(Records)
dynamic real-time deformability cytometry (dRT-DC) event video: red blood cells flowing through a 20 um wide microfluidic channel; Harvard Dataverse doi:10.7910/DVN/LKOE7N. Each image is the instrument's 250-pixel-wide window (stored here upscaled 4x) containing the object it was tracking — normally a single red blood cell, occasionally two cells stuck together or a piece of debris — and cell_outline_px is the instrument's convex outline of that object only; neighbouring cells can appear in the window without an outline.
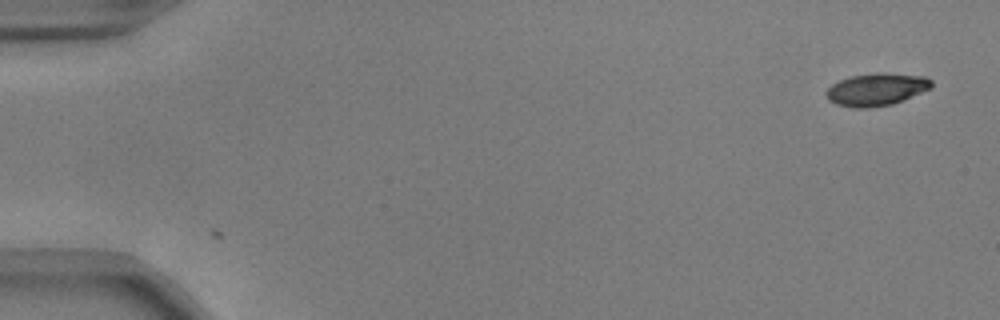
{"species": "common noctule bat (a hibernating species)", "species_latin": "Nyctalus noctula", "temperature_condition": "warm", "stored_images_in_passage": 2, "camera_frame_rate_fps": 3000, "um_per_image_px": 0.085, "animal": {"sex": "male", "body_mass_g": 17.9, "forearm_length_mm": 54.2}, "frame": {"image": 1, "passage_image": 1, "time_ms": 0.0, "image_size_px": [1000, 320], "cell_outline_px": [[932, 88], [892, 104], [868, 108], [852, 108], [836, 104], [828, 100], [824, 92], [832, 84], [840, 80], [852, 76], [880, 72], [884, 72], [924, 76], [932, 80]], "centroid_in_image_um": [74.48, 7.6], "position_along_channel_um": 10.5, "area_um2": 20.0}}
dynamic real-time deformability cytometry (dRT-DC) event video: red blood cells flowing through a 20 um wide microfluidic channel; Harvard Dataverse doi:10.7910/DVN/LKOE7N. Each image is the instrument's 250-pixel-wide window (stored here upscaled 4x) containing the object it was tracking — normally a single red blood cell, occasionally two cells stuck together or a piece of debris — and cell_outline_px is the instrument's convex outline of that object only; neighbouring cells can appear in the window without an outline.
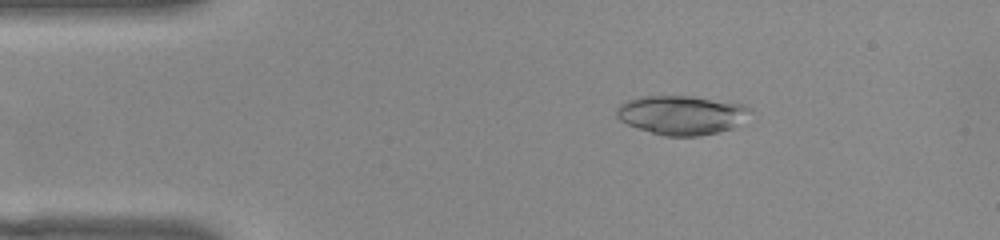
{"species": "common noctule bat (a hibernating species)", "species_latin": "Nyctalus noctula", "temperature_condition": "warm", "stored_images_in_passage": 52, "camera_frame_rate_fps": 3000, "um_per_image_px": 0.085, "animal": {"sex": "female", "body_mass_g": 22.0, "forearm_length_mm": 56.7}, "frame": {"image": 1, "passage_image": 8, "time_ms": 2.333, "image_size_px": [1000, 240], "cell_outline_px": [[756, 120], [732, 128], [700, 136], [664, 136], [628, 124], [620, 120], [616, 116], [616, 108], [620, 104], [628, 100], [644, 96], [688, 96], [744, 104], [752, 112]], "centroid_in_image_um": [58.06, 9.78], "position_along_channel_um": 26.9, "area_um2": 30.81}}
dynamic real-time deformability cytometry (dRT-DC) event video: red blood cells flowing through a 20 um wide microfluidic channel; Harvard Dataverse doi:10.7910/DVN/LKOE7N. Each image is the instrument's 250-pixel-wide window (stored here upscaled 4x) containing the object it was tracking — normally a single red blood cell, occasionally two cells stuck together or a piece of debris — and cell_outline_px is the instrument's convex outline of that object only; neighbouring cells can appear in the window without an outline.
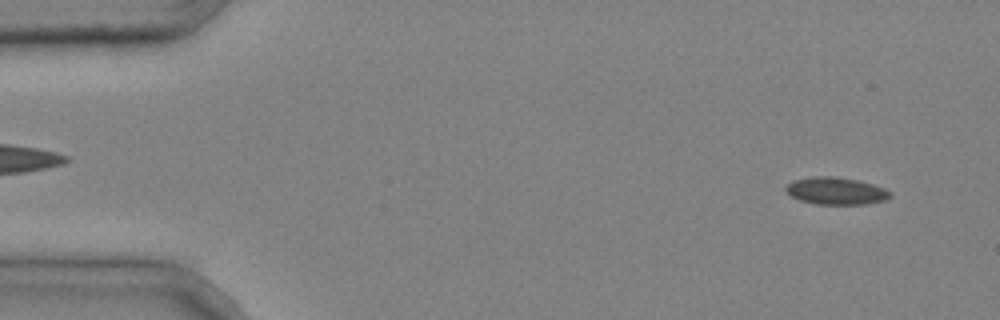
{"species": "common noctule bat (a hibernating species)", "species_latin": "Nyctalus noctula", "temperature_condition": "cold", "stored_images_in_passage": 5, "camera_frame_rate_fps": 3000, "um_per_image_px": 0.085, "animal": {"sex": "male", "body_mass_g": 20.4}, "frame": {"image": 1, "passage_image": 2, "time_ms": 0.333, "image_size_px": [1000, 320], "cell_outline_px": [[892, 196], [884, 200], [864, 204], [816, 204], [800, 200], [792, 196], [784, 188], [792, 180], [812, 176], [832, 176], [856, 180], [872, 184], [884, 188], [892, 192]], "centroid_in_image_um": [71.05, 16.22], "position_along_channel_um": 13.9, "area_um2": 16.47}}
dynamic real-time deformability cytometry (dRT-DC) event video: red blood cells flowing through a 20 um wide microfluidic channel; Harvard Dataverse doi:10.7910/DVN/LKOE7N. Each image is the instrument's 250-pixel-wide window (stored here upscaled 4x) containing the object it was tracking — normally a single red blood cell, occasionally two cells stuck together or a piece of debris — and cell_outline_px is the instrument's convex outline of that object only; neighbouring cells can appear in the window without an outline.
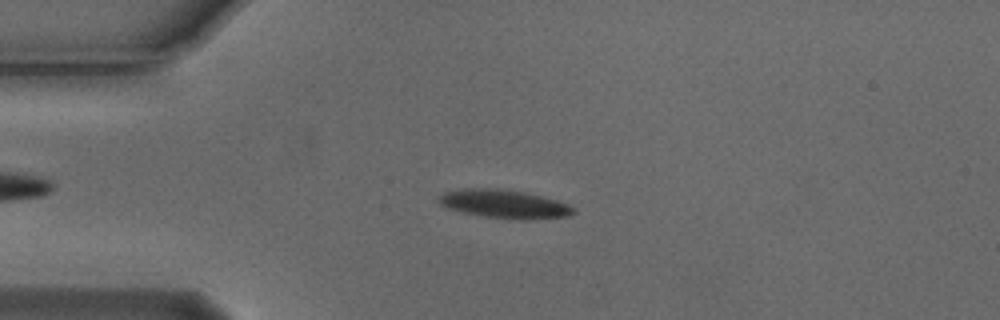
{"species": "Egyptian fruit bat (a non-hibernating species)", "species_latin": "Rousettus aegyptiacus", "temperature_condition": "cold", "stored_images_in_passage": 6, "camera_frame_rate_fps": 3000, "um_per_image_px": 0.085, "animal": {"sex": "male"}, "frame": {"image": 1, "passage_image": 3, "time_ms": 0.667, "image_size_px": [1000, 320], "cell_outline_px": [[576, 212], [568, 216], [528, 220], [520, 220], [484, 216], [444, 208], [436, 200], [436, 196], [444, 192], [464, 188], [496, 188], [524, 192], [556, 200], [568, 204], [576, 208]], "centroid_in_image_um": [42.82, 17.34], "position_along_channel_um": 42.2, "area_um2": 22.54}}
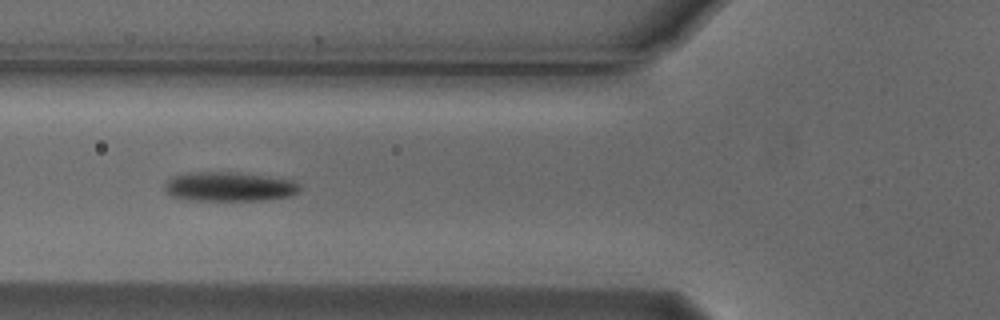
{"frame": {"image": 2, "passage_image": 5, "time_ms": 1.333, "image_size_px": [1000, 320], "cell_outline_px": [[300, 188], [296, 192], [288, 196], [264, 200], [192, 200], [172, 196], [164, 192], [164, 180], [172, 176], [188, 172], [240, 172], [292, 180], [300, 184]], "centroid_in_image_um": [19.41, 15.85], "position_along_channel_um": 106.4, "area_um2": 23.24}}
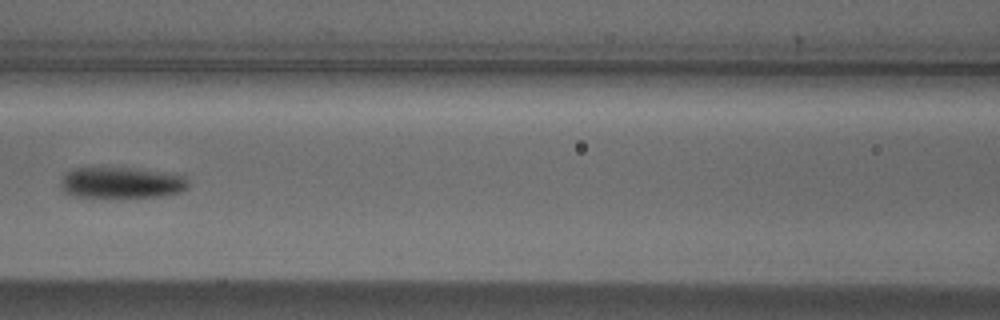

What the task asks:
All of the entries above should be copied exactly, except for the pictures.

Complete output:
dynamic real-time deformability cytometry (dRT-DC) event video: red blood cells flowing through a 20 um wide microfluidic channel; Harvard Dataverse doi:10.7910/DVN/LKOE7N. Each image is the instrument's 250-pixel-wide window (stored here upscaled 4x) containing the object it was tracking — normally a single red blood cell, occasionally two cells stuck together or a piece of debris — and cell_outline_px is the instrument's convex outline of that object only; neighbouring cells can appear in the window without an outline.
{"species": "common noctule bat (a hibernating species)", "species_latin": "Nyctalus noctula", "temperature_condition": "warm", "stored_images_in_passage": 2, "camera_frame_rate_fps": 3000, "um_per_image_px": 0.085, "animal": {"sex": "male", "body_mass_g": 17.9, "forearm_length_mm": 54.2}, "frame": {"image": 1, "passage_image": 1, "time_ms": 0.0, "image_size_px": [1000, 320], "cell_outline_px": [[932, 88], [892, 104], [868, 108], [852, 108], [836, 104], [828, 100], [824, 92], [832, 84], [840, 80], [852, 76], [880, 72], [884, 72], [924, 76], [932, 80]], "centroid_in_image_um": [74.48, 7.6], "position_along_channel_um": 10.5, "area_um2": 20.0}}
dynamic real-time deformability cytometry (dRT-DC) event video: red blood cells flowing through a 20 um wide microfluidic channel; Harvard Dataverse doi:10.7910/DVN/LKOE7N. Each image is the instrument's 250-pixel-wide window (stored here upscaled 4x) containing the object it was tracking — normally a single red blood cell, occasionally two cells stuck together or a piece of debris — and cell_outline_px is the instrument's convex outline of that object only; neighbouring cells can appear in the window without an outline.
{"species": "common noctule bat (a hibernating species)", "species_latin": "Nyctalus noctula", "temperature_condition": "warm", "stored_images_in_passage": 52, "camera_frame_rate_fps": 3000, "um_per_image_px": 0.085, "animal": {"sex": "female", "body_mass_g": 22.0, "forearm_length_mm": 56.7}, "frame": {"image": 1, "passage_image": 8, "time_ms": 2.333, "image_size_px": [1000, 240], "cell_outline_px": [[756, 120], [732, 128], [700, 136], [664, 136], [628, 124], [620, 120], [616, 116], [616, 108], [620, 104], [628, 100], [644, 96], [688, 96], [744, 104], [752, 112]], "centroid_in_image_um": [58.06, 9.78], "position_along_channel_um": 26.9, "area_um2": 30.81}}
dynamic real-time deformability cytometry (dRT-DC) event video: red blood cells flowing through a 20 um wide microfluidic channel; Harvard Dataverse doi:10.7910/DVN/LKOE7N. Each image is the instrument's 250-pixel-wide window (stored here upscaled 4x) containing the object it was tracking — normally a single red blood cell, occasionally two cells stuck together or a piece of debris — and cell_outline_px is the instrument's convex outline of that object only; neighbouring cells can appear in the window without an outline.
{"species": "common noctule bat (a hibernating species)", "species_latin": "Nyctalus noctula", "temperature_condition": "cold", "stored_images_in_passage": 5, "camera_frame_rate_fps": 3000, "um_per_image_px": 0.085, "animal": {"sex": "male", "body_mass_g": 20.4}, "frame": {"image": 1, "passage_image": 2, "time_ms": 0.333, "image_size_px": [1000, 320], "cell_outline_px": [[892, 196], [884, 200], [864, 204], [816, 204], [800, 200], [792, 196], [784, 188], [792, 180], [812, 176], [832, 176], [856, 180], [872, 184], [884, 188], [892, 192]], "centroid_in_image_um": [71.05, 16.22], "position_along_channel_um": 13.9, "area_um2": 16.47}}
dynamic real-time deformability cytometry (dRT-DC) event video: red blood cells flowing through a 20 um wide microfluidic channel; Harvard Dataverse doi:10.7910/DVN/LKOE7N. Each image is the instrument's 250-pixel-wide window (stored here upscaled 4x) containing the object it was tracking — normally a single red blood cell, occasionally two cells stuck together or a piece of debris — and cell_outline_px is the instrument's convex outline of that object only; neighbouring cells can appear in the window without an outline.
{"species": "Egyptian fruit bat (a non-hibernating species)", "species_latin": "Rousettus aegyptiacus", "temperature_condition": "cold", "stored_images_in_passage": 6, "camera_frame_rate_fps": 3000, "um_per_image_px": 0.085, "animal": {"sex": "male"}, "frame": {"image": 1, "passage_image": 3, "time_ms": 0.667, "image_size_px": [1000, 320], "cell_outline_px": [[576, 212], [568, 216], [528, 220], [520, 220], [484, 216], [444, 208], [436, 200], [436, 196], [444, 192], [464, 188], [496, 188], [524, 192], [556, 200], [568, 204], [576, 208]], "centroid_in_image_um": [42.82, 17.34], "position_along_channel_um": 42.2, "area_um2": 22.54}}
{"frame": {"image": 2, "passage_image": 5, "time_ms": 1.333, "image_size_px": [1000, 320], "cell_outline_px": [[300, 188], [296, 192], [288, 196], [264, 200], [192, 200], [172, 196], [164, 192], [164, 180], [172, 176], [188, 172], [240, 172], [292, 180], [300, 184]], "centroid_in_image_um": [19.41, 15.85], "position_along_channel_um": 106.4, "area_um2": 23.24}}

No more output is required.